Varsın onlar projeler açıklayıp dursunlar. Varsın kimileri “hele bir AKP gitsin de” demeye devam etsinler. Tüm kötülüklerin bütün faturasını hırsızlık düzeninin gerici bir şebekesine yükleyerek kapitalizmi aklasınlar. AKP karşıtlığı üzerinden akıllı siyaset yapıp, on milyonları bu düzene yedeklemeye çalışsınlar.

Kendi tarihimizin gerçekleri yolumuzu aydınlatmaya devam ediyor. 30 Mart’la emekçileri sandık sonuçlarına kilitlemeye çalışanlara inat, devrime kilitlenen bizler yüzümüzü devrimin sarp ve dolambaçlı yollarından çevirmeyeceğiz.

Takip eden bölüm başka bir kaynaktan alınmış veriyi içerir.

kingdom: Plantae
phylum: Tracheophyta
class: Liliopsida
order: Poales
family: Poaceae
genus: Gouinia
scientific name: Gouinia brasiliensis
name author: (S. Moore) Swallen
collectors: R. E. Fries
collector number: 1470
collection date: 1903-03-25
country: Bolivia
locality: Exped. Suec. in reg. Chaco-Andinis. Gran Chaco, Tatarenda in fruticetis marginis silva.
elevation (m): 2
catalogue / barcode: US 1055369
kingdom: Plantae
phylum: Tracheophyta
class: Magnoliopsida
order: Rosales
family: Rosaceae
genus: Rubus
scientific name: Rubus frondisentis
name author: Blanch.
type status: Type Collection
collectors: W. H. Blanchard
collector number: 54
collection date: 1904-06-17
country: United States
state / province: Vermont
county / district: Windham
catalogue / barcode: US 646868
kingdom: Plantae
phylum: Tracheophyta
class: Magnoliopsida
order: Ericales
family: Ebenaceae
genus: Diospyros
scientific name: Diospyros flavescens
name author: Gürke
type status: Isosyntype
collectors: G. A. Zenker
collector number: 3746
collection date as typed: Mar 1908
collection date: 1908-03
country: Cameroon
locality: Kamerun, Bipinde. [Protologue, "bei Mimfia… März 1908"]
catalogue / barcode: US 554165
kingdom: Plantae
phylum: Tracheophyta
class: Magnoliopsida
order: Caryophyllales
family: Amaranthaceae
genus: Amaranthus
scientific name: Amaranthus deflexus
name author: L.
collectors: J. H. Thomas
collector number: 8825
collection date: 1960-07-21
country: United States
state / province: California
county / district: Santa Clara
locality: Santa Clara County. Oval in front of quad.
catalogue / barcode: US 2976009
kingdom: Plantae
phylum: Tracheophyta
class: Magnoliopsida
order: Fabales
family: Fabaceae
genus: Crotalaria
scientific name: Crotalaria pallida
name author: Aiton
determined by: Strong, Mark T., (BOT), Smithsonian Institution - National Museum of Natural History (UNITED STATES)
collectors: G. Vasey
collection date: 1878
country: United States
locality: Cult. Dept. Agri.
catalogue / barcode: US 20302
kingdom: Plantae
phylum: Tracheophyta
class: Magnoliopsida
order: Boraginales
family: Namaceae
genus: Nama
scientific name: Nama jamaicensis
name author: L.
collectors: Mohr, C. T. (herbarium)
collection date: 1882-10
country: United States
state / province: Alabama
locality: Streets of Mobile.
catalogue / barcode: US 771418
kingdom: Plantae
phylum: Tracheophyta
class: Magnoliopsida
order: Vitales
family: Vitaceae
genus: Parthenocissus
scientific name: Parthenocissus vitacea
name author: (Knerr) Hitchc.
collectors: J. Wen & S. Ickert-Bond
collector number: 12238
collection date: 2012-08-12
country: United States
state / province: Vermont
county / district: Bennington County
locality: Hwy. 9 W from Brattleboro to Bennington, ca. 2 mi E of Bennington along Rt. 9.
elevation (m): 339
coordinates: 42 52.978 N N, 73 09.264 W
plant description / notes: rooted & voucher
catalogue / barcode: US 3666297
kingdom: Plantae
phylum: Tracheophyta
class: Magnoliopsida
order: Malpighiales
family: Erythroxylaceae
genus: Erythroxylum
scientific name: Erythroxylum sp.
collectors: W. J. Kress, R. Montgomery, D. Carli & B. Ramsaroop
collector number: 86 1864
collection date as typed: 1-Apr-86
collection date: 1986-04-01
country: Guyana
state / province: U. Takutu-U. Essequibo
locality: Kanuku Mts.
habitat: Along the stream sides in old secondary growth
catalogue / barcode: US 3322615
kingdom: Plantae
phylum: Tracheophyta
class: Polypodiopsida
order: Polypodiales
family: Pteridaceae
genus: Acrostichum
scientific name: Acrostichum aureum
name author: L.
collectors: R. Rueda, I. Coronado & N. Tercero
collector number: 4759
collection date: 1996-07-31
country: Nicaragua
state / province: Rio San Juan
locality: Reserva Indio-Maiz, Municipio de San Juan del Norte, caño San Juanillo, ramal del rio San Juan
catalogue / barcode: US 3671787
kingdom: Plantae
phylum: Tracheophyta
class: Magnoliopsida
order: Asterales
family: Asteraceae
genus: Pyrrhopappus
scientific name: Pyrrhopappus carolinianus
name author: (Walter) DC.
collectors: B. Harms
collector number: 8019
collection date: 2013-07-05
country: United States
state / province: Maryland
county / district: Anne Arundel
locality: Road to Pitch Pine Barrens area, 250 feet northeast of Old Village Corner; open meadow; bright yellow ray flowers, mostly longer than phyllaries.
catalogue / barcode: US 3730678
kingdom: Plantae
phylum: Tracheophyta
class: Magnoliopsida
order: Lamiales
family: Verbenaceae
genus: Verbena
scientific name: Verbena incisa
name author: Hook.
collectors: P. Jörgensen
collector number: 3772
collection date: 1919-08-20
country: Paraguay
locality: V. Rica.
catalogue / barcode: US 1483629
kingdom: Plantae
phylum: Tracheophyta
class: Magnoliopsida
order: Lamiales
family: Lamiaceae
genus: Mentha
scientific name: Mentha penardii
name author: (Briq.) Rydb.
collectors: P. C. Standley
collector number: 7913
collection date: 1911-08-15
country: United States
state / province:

Bu sömürü düzeni orta yerde dururken, evrim geçirerek düzenle bütünleşenlere ‘bu düzeni önümüze kurulan sandıklardan değil, yıkarak değiştireceğiz’ diyeceğiz.

Bu düzende kendilerine bir yol bulmaya çalışanlar, bu 30 Mart’ta Mahirler’in, Kızıldere’nin ismini hangi cüretle, rahatlıkla telaffuz edeceklerdir bilinmez. Ancak bizler için Kızıldere sadece mazide bir hatıra olmadığı gibi, 30 Mart’ta bir savaş çağrısı olmaya devam edecektir.